- _Brano del documento_:
+ + + + +

Il governo, forte dell'appoggio bipartisan di buona parte dell'arco parlamentare, nei suoi primi cento giorni ha goduto di una sorta di benedizione nazionale. Destra e sinistra hanno provato a vendere l'illusione che i tecnici prestati alla politica potessero curarne i mali. Nei fatti sono stati bravi nel mostrare un'asettica capacità di fare, e in fretta, quello che Fondo Monetario, Banca Centrale Europea pretendono dai paesi dell'Unione schiacciati dalla crisi: eliminazione di ogni forma di tutela, disciplinamento forzato dei lavoratori, svendita dei beni comuni. 
La precarietà del lavoro, già sancita dalle leggi Treu e Biagi, nei piani di Monti deve divenire l'unico orizzonte possibile e desiderabile da tutti.

+ + + + +

- _Dati mostrati_:
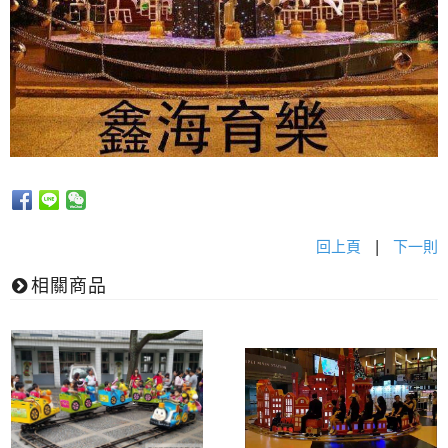
回上頁
|
下一則
相關商品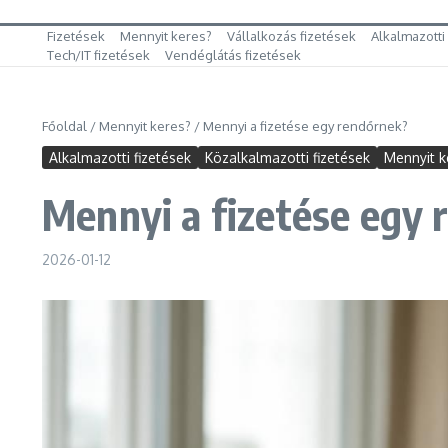
Fizetések
Mennyit keres?
Vállalkozás fizetések
Alkalmazotti
Tech/IT fizetések
Vendéglátás fizetések
Főoldal
/
Mennyit keres?
/
Mennyi a fizetése egy rendőrnek?
Alkalmazotti fizetések
Közalkalmazotti fizetések
Mennyit k
Mennyi a fizetése egy
2026-01-12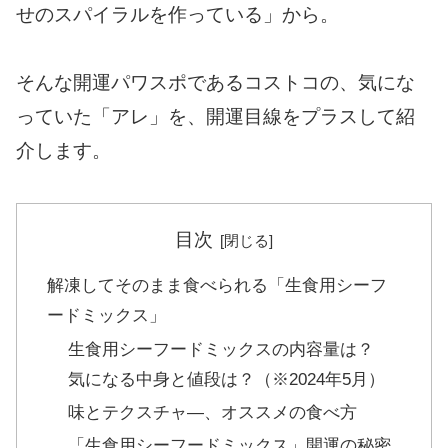
せのスパイラルを作っている」から。
そんな開運パワスポであるコストコの、気にな
っていた「アレ」を、開運目線をプラスして紹
介します。
目次
解凍してそのまま食べられる「生食用シーフ
ードミックス」
生食用シーフードミックスの内容量は？
気になる中身と値段は？（※2024年5月）
味とテクスチャ―、オススメの食べ方
「生食用シーフードミックス」開運の秘密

+ + + + +

- _Esercizi proposti_:
(1) Nel brano sul governo Monti si dice che il governo, nei primi cento giorni, ha goduto di una sorta di benedizione nazionale. Spiega da che cosa derivava questa condizione secondo il brano.
(2) Rispondi alle domande seguenti in base al brano sul governo Monti.
(a) Quali leggi avevano già sancito la precarietà del lavoro?
(b) Quali istituzioni pretendono certe misure dai paesi dell'Unione schiacciati dalla crisi?
(c) A quale periodo del governo si riferisce la benedizione nazionale?
(3) Traduci in inglese questa frase del brano sul governo Monti: "Destra e sinistra hanno provato a vendere l'illusione che i tecnici prestati alla politica potessero curarne i mali."

- _Risultati per esercizio_:
(1) Secondo il brano, il governo godeva di questa sorta di benedizione nazionale perché era forte dell'appoggio bipartisan di buona parte dell'arco parlamentare.

(2)
(a) Le leggi Treu e Biagi.
(b) Il Fondo Monetario e la Banca Centrale Europea.
(c) Ai suoi primi cento giorni.

(3) Right and left tried to sell the illusion that the technocrats lent to politics could cure its ills.